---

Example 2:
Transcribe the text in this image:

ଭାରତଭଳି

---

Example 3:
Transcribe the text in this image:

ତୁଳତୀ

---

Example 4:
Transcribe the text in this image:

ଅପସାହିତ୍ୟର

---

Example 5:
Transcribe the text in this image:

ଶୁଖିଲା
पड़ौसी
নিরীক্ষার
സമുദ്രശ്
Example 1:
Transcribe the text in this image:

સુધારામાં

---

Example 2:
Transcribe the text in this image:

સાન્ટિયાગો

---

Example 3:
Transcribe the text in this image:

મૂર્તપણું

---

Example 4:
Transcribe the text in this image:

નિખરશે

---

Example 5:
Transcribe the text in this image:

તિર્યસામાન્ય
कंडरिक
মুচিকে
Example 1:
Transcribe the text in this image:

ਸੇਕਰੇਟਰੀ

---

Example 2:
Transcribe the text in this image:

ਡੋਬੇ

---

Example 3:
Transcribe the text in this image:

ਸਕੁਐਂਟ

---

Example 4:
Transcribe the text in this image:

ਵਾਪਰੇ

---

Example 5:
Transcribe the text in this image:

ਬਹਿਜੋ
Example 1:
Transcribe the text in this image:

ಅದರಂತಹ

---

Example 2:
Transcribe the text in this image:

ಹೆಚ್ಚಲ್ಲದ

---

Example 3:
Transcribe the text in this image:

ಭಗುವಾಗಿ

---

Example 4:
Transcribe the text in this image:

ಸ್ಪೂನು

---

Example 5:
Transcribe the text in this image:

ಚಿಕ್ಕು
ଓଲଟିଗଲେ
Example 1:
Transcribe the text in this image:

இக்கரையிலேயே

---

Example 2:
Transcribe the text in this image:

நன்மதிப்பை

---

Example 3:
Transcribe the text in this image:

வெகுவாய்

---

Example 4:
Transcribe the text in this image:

_YOUR GOAL_:
Each line of the records should be repeated exactly as it stands.

_WRITTEN ANSWER_:
---

Example 2:
Transcribe the text in this image:

ଭାରତଭଳି

---

Example 3:
Transcribe the text in this image:

ତୁଳତୀ

---

Example 4:
Transcribe the text in this image:

ଅପସାହିତ୍ୟର

---

Example 5:
Transcribe the text in this image:

ଶୁଖିଲା
पड़ौसी
নিরীক্ষার
സമുദ്രശ്
Example 1:
Transcribe the text in this image:

સુધારામાં

---

Example 2:
Transcribe the text in this image:

સાન્ટિયાગો

---

Example 3:
Transcribe the text in this image:

મૂર્તપણું

---

Example 4:
Transcribe the text in this image:

નિખરશે

---

Example 5:
Transcribe the text in this image:

તિર્યસામાન્ય
कंडरिक
মুচিকে
Example 1:
Transcribe the text in this image:

ਸੇਕਰੇਟਰੀ

---

Example 2:
Transcribe the text in this image:

ਡੋਬੇ

---

Example 3:
Transcribe the text in this image:

ਸਕੁਐਂਟ

---

Example 4:
Transcribe the text in this image:

ਵਾਪਰੇ

---

Example 5:
Transcribe the text in this image:

ਬਹਿਜੋ
Example 1:
Transcribe the text in this image:

ಅದರಂತಹ

---

Example 2:
Transcribe the text in this image:

ಹೆಚ್ಚಲ್ಲದ

---

Example 3:
Transcribe the text in this image:

ಭಗುವಾಗಿ

---

Example 4:
Transcribe the text in this image:

ಸ್ಪೂನು

---

Example 5:
Transcribe the text in this image:

ಚಿಕ್ಕು
ଓଲଟିଗଲେ
Example 1:
Transcribe the text in this image:

இக்கரையிலேயே

---

Example 2:
Transcribe the text in this image:

நன்மதிப்பை

---

Example 3:
Transcribe the text in this image:

வெகுவாய்

---

Example 4:
Transcribe the text in this image:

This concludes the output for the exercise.